+++ SELECTED EXCERPT
Pre-treatment Counselling

  • Commonly accepted definition of urinary continence: not requiring a pad or protective device to stay dry (pad-free)
  • Factors associated with increased risk of incontinence after RP (5):
    1. Older age
    2. Larger prostate size
    3. Shorter membranous urethral length
    4. Lack of preservation of bilateral neurovascular bundle at time of RP
      • No surgical maneuvers, other than preservation of bilateral neurovascular bundle, results in improved continence recovery. Men receiving bilateral neurovascular bundle preservation were 26% more likely to be continent at 6 months compared to men who did not
    5. Prior pelvic radiation
      • Radiation is a significant risk factor for IPT in patients undergoing RP or TURP.
        • These patients should be informed that they may require an artificial urinary sphincter (AUS).
    • Surgical approach: open RP has similar rates of urinary incontinence as robot-assisted RP
    • BMI may impact IPT in the short-term; however, not considered to impact risk at 1-year after RP
  • Natural history
    • Continence after RP improves with time, and most men achieve continence within 12 months of surgery
      • Most men undergoing RP are not continent (pad-free) at the time of catheter removal and should be informed that continence is not immediate.
      • Majority of patients will reach their maximum improvement by 12 months with minimal to no improvement afterwards.
        • 90% of patients will achieve continence at 6 months after robotic-assisted laparoscopic prostatectomy and only an additional 4% of patients will gain continence afterwards.
      • Conservative management with regular follow-up during the first year after surgery is recommended to assess patient progress
        • In addition to SUI, patients can also develop sexual arousal incontinence and climacturia following RP
  • Pelvic floor muscle exercises (PFME)/Pelvic floor muscle training (PFMT)
    • PFME is self-guided whereas PFMT is practitioner guided; both are training programs specific to the pelvic muscles
    • Thought to support muscle strength and enhance blood flow to the sphincter to promote healing
    • Prior to radical prostatectomy: may reduce the risk of IPT
      • The benefit of starting pre-operative PMFT is not consistent
      • Exercises are easier to learn in the pre-operative period due to post-operative muscle inhibition, sensory changes, urinary incontinence, and surgical pain
    • Immediate post-operative period: should be offered
      • Improves time to continence (thus improving QoL) but not overall continence at 12 months

Diagnosis and Evaluation

  • Recommended:
    • History + physical exam
    • Appropriate diagnostic modalities to categorize type and severity of incontinence and degree of bother
  • History and Physical Exam
    • History
      • Characterize incontinence: important because treatments for SUI (caused by sphincteric insufficiency) and urgency incontinence (caused by bladder dysfunction) are different.
        • In cases of mixed incontinence, determine which component is more prevalent and bothersome (stress or activity related versus urgency related)
          • Increases in abdominal pressure such as that caused by straining, walking, cough, and exercise are suggestive of SUI
          • The sudden compelling desire to void that is difficult to defer and results in leakage indicates urgency incontinence.
++++++
+++ RECORDS PROVIDED
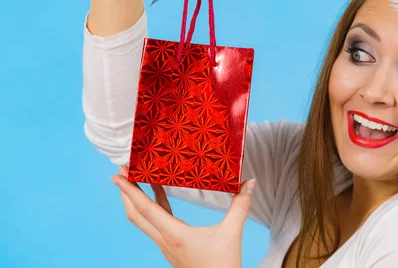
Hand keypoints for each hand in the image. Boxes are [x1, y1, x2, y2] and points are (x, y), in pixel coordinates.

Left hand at [112, 166, 255, 267]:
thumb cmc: (223, 266)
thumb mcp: (232, 233)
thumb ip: (240, 206)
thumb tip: (248, 182)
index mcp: (174, 235)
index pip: (145, 209)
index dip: (129, 190)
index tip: (117, 174)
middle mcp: (165, 240)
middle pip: (136, 215)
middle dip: (125, 193)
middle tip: (122, 171)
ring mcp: (166, 246)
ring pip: (143, 221)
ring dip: (137, 200)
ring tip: (137, 179)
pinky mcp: (172, 248)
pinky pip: (156, 225)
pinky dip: (153, 208)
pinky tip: (159, 197)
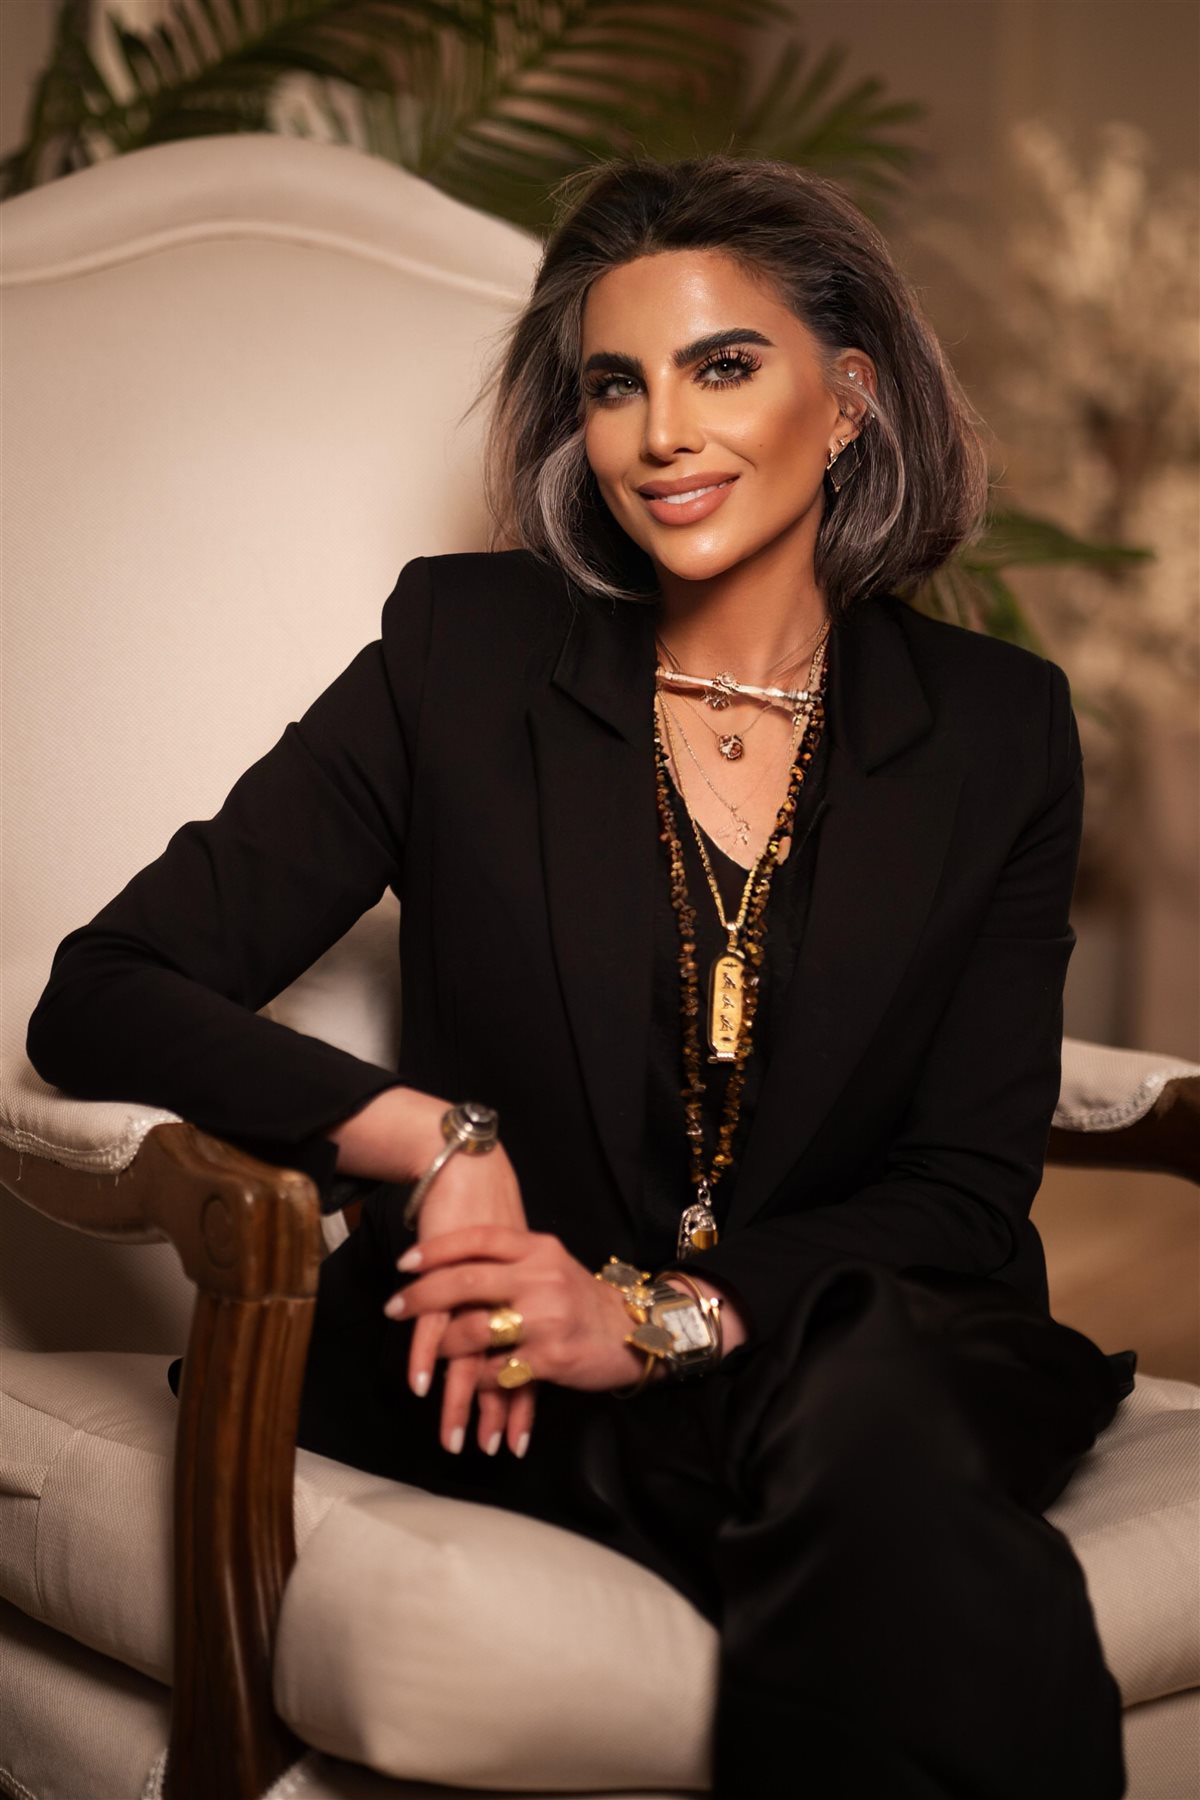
++++++
QUESTIONS
**a.** According to the prostatectomy incontinence notes, what percentage of patients achieve continence 6 months after robotic-assisted laparoscopic prostatectomy?
**b.** Continue the prostatectomy incontinence notes from their last line, keeping the same outline style.

ANSWERS IN ORDER
**a.** 90% of patients.

**b.**
          • Presence of incontinence while asleep as well as nocturia are also important to note, because this may indicate urgency urinary incontinence or severe SUI.
        • The severity of incontinence (can be determined by history, or more objectively, by pad testing), the progression or resolution of incontinence over time, exacerbating factors, and degree of bother.
          • The severity of incontinence (i.e. volume lost over time) is important to know, especially in the case of sphincteric insufficiency as some treatments (e.g., male slings), clearly have inferior results in severe incontinence.
    • Post-void residual (PVR)
      • May be helpful to rule out significant retention of urine if overflow incontinence is suspected.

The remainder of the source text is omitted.